Go Big or Go Small

Picture a young engineer who spent a summer shadowing one of the best people in the building. In interviews they are flawless. Every question has a clean answer — the right approach, the textbook trade-off, the elegant line their mentor would have written. They watched a master at close range and learned to give the master's answers. Then comes something real: an open-ended, week-long problem with no clean answer and a dozen ways to go wrong. They freeze. They know exactly what brilliant work looks like — they memorized its shape — but they never absorbed the thing that produced it. They can reproduce the answers; they can't reproduce the understanding.

That, more or less, is how you build a small AI model today. The technique is called distillation: you take a big, capable "teacher" model and train a smaller "student" to imitate it. There are two ways to do it. If you own the teacher, you can read its internal confidences directly — not just the answer it picks but how strongly it leans toward every other answer it rejected, which is where most of the real knowledge hides. If you don't own it, you do the cruder version: you have only the public interface, so you ask it millions of questions, keep the answers, and train your student on the transcript. Either way the student learns to sound like the teacher without ever paying what the teacher paid to become one.

The second kind is where it gets uncomfortable. Anthropic recently accused a competitor of doing exactly this at scale — tens of thousands of fake accounts and tens of millions of queries, all to harvest one model's answers and feed them to another. Every terms-of-service forbids it, and yet the front door is the leak: each answer you sell is a perfectly labeled training example. The asymmetry is brutal. A frontier lab spends billions discovering a capability; a follower can copy the behavior for the price of some API calls. Capability is expensive to create and cheap to imitate, and that single fact is rearranging the whole industry.

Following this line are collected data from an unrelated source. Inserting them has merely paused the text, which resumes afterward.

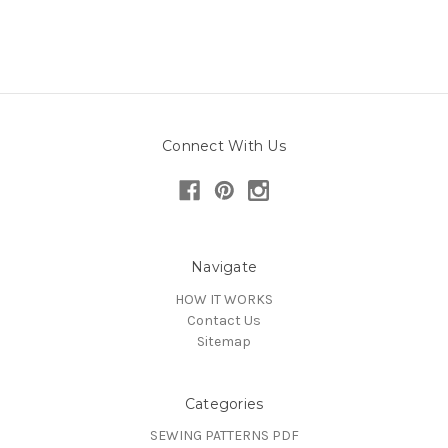
Connect With Us
Navigate
HOW IT WORKS
Contact Us
Sitemap
Categories
SEWING PATTERNS PDF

So you get a real choice between the small model and the big one. Small, open-weight models are the distilled students — Meta's Llama, DeepSeek, Alibaba's Qwen, Google's Gemma, Microsoft's Phi, Mistral. They run on your own hardware — a server you control, sometimes a laptop or a phone. Your data never leaves the building, the cost per query rounds to nothing, and you can fine-tune and truly own the thing. The catch is the interview problem: they ace the benchmarks and then stumble on the elaborate task, the messy open-ended work that the cheap reproduction of an answer can't fake.

The big models are the teachers, and you rent them — OpenAI's GPT, Anthropic's Claude, Google's Gemini. They hold the frontier — the genuinely hard, ambiguous work where understanding actually matters. But you send your data to someone else's servers to get it, you pay real money per call, and the price is ultimately set by whoever controls the scarce compute underneath. You trade ownership and privacy for capability you can't yet build yourself.

Which brings us back to the engineer. The mistake is imagining one teacher and one student. There's a whole faculty — many teachers, many students, a few models that play both roles — and users sort themselves accordingly: the cheap fast one for the easy thing, the frontier one for the hard thing, the private one for the sensitive thing. None of which settles the question the interview should have raised in the first place. If a student can ace every test and still freeze on the real work, then the tests are measuring the wrong thing. The whole game turns on telling the difference between looking smart and being useful — and how we actually evaluate these models is, perhaps, a topic for another post.